Buna ek olarak, DİBS (Ters Repo) stokları 1 milyar 436,5 milyon dolar, DİBS (Teminat) stokları ise 3 milyar 56,9 milyon dolar olarak açıklandı.
Bu dağılım, yabancı yatırımcıların portföylerini yalnızca hisse senetleriyle değil, farklı finansal araçlarla da çeşitlendirdiğini ortaya koyuyor.
Verilerin Ekonomi Politikalarıyla İlişkisi
Söz konusu rakamların arka planını anlamak için Türkiye’nin mevcut makroekonomik koşullarını dikkate almak gerekiyor.
Son dönemde para politikası tarafında alınan kararlar, faiz oranlarının seviyesi, enflasyon beklentileri ve döviz kurlarındaki hareketler, yabancı yatırımcıların kararlarını doğrudan şekillendiriyor.
Özellikle Merkez Bankası’nın rezerv politikaları, döviz likiditesi ve fiyat istikrarına yönelik adımları, uluslararası yatırımcıların Türkiye algısını belirleyen başlıca unsurlar arasında bulunuyor.
Küresel Koşulların Etkisi
Yabancı yatırımcıların Türkiye piyasalarındaki pozisyon değişikliklerini anlamak için yalnızca iç dinamikler değil, aynı zamanda küresel gelişmeler de dikkate alınmalı.
ABD Merkez Bankası (Fed) ve Avrupa Merkez Bankası (ECB) gibi büyük merkez bankalarının faiz kararları, gelişmekte olan ülkelere yönelik sermaye akımlarını doğrudan etkiliyor.
Küresel risk iştahındaki artış veya azalış, Türkiye gibi gelişmekte olan piyasalara yönelen yatırımları da aynı ölçüde etkiliyor.
TCMB tarafından açıklanan son veriler, yabancı yatırımcıların Türkiye’deki menkul kıymet piyasalarında temkinli ama aynı zamanda fırsat odaklı bir yaklaşım sergilediklerini gösteriyor.
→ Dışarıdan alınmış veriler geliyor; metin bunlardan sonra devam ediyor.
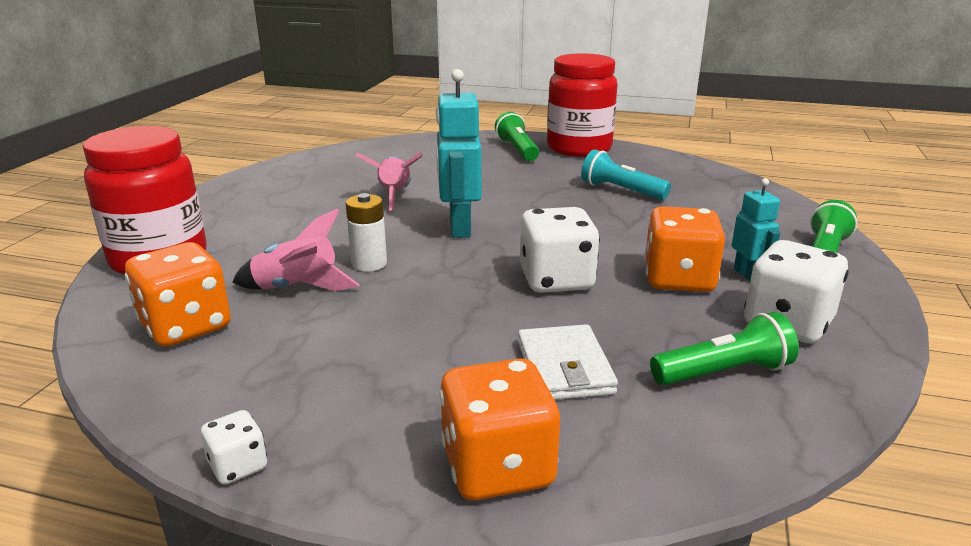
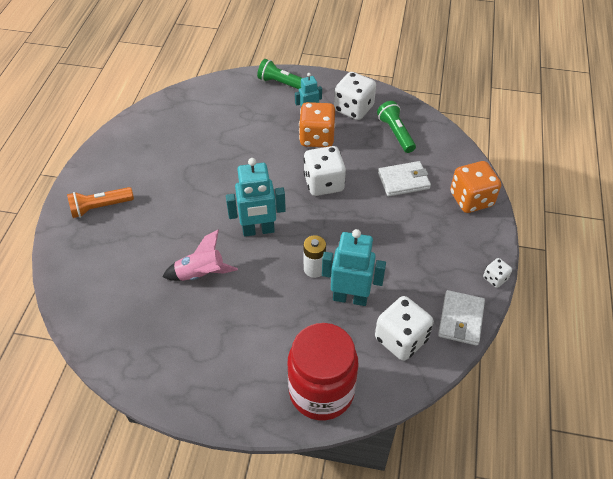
camera: 95 degrees left, 25 degrees up
orange dice [125,242,231,347] -> white dice [375,296,434,361]
pink rocket [232,209,360,291] -> turquoise robot [322,229,386,306]
green flashlight [495,112,539,161] -> orange flashlight [67,187,134,218]
red jar [547,53,617,157] -> none
turquoise flashlight [581,149,671,200] -> none
none -> white wallet [438,290,485,346]

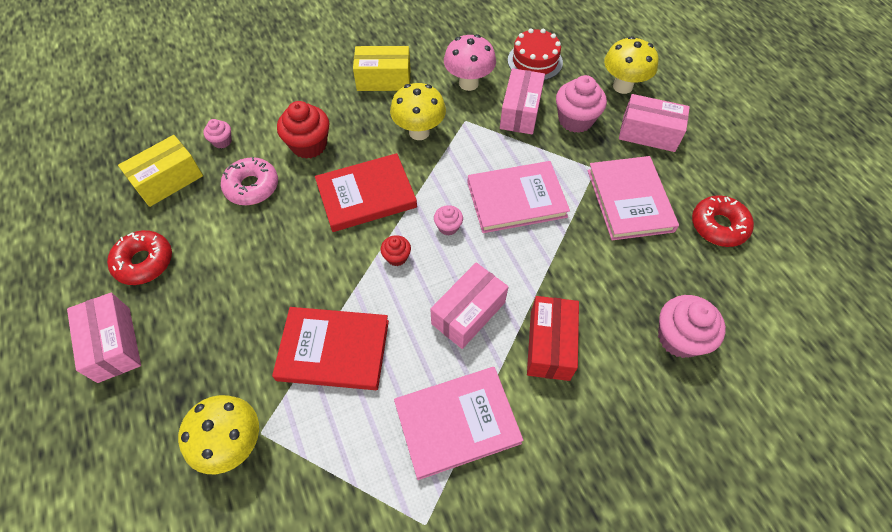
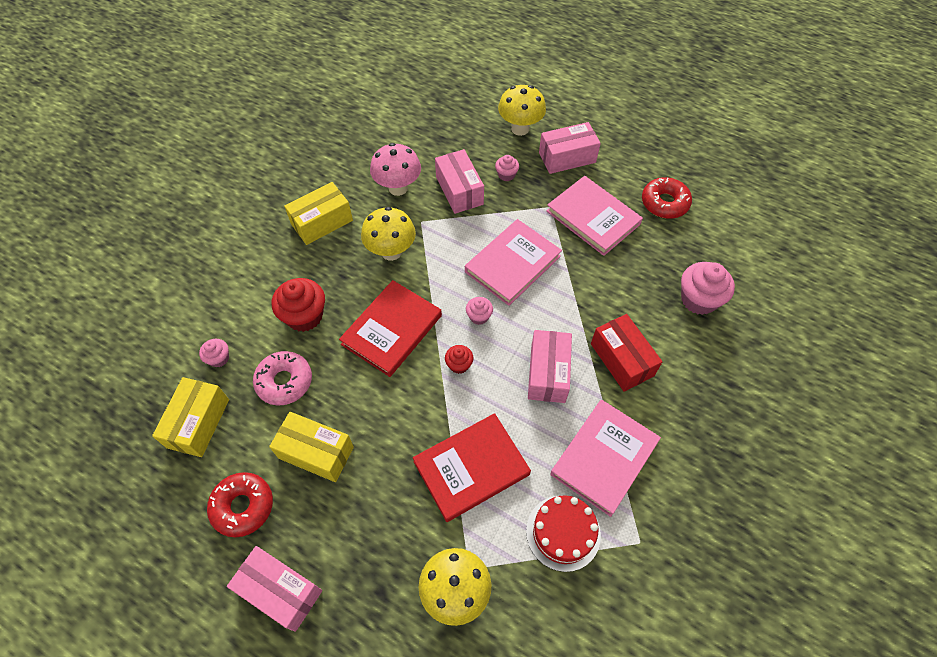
camera: 35 degrees left, 0 degrees up
red cake [508,28,563,80] -> red cake moved to [526,495,601,572]
pink cupcake [556,75,607,133] -> pink cupcake [495,155,519,181], size x0.53
none -> yellow box [269,412,354,482]

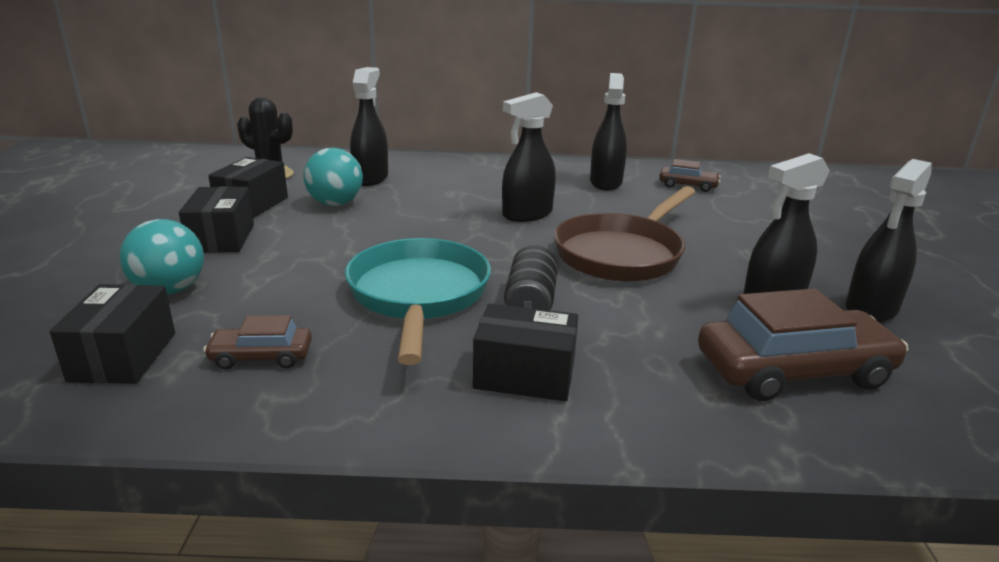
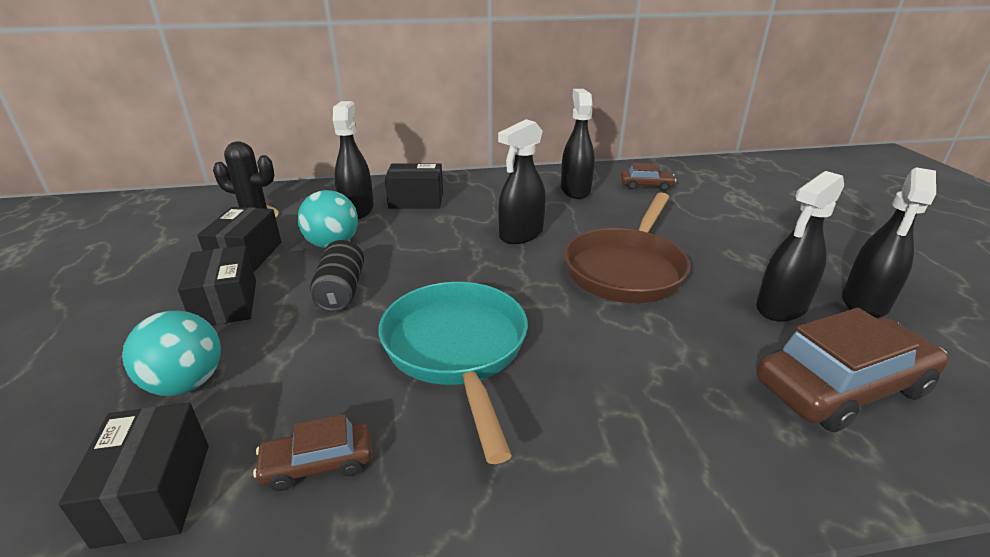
camera: 10 degrees left, 5 degrees up
black box [473,303,578,401] -> black box moved to [385,163,443,209]
black can [504,245,558,311] -> black can moved to [310,240,364,311]

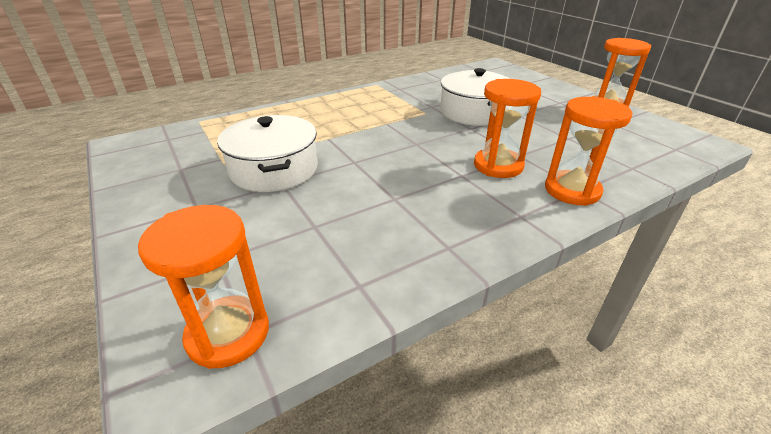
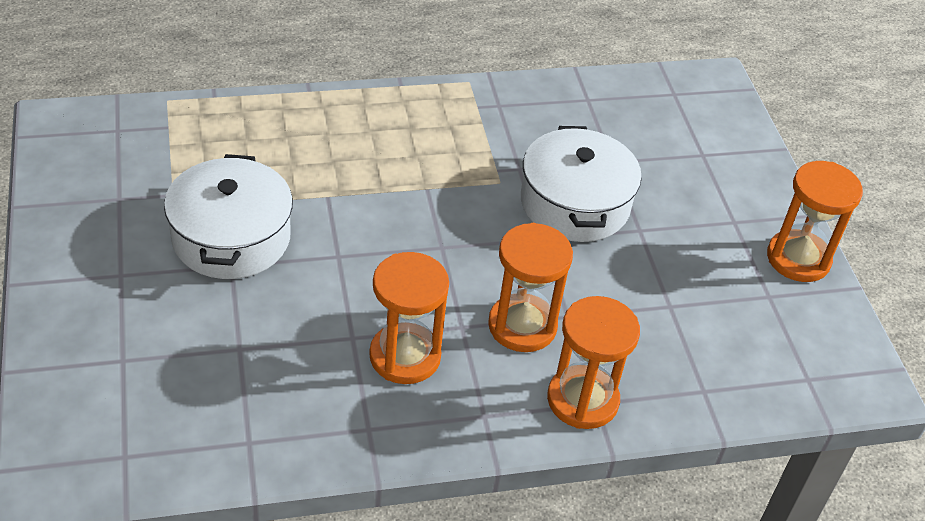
camera: 15 degrees right, 10 degrees up
orange hourglass [138,205,269,369] -> orange hourglass moved to [369,252,449,384]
DİBS tarafındaki kesin alımlar, belirli ölçüde güvenin varlığına işaret ederken; teminat amaçlı yüksek satışlar, küresel finansal baskıların ve risk yönetimi ihtiyaçlarının etkisini gözler önüne seriyor.
Hisse senedi piyasasında 34,89 milyar dolarlık yabancı portföy büyüklüğü, Türkiye’nin uluslararası yatırımcılar açısından hâlen cazip bir piyasa olmayı sürdürdüğünü ortaya koyuyor.
Ancak bu büyüklüğün korunması ve artırılması, istikrarlı para politikaları, enflasyonun düşürülmesi ve öngörülebilir ekonomik adımların atılmasıyla mümkün olabilecektir.
Özel sektör ihraçlarında görülen sınırlı girişler, şirketlerin dış finansman kaynaklarına erişiminde yabancı yatırımcıların rolünü hatırlatıyor.
Bu kanalın güçlenmesi, Türkiye’nin küresel sermaye ile entegrasyonunun sürmesi açısından kritik önemde.
Yabancı yatırımcıların haftalık işlemlerine dair veriler, sadece rakamlardan ibaret değildir. Bu hareketler, küresel ve yerel ekonomi politikalarının yatırımcı davranışlarına nasıl yansıdığını, Türkiye’nin uluslararası sermaye piyasalarıyla ilişkisini ve geleceğe dair beklentileri anlamak için önemli bir gösterge niteliği taşır.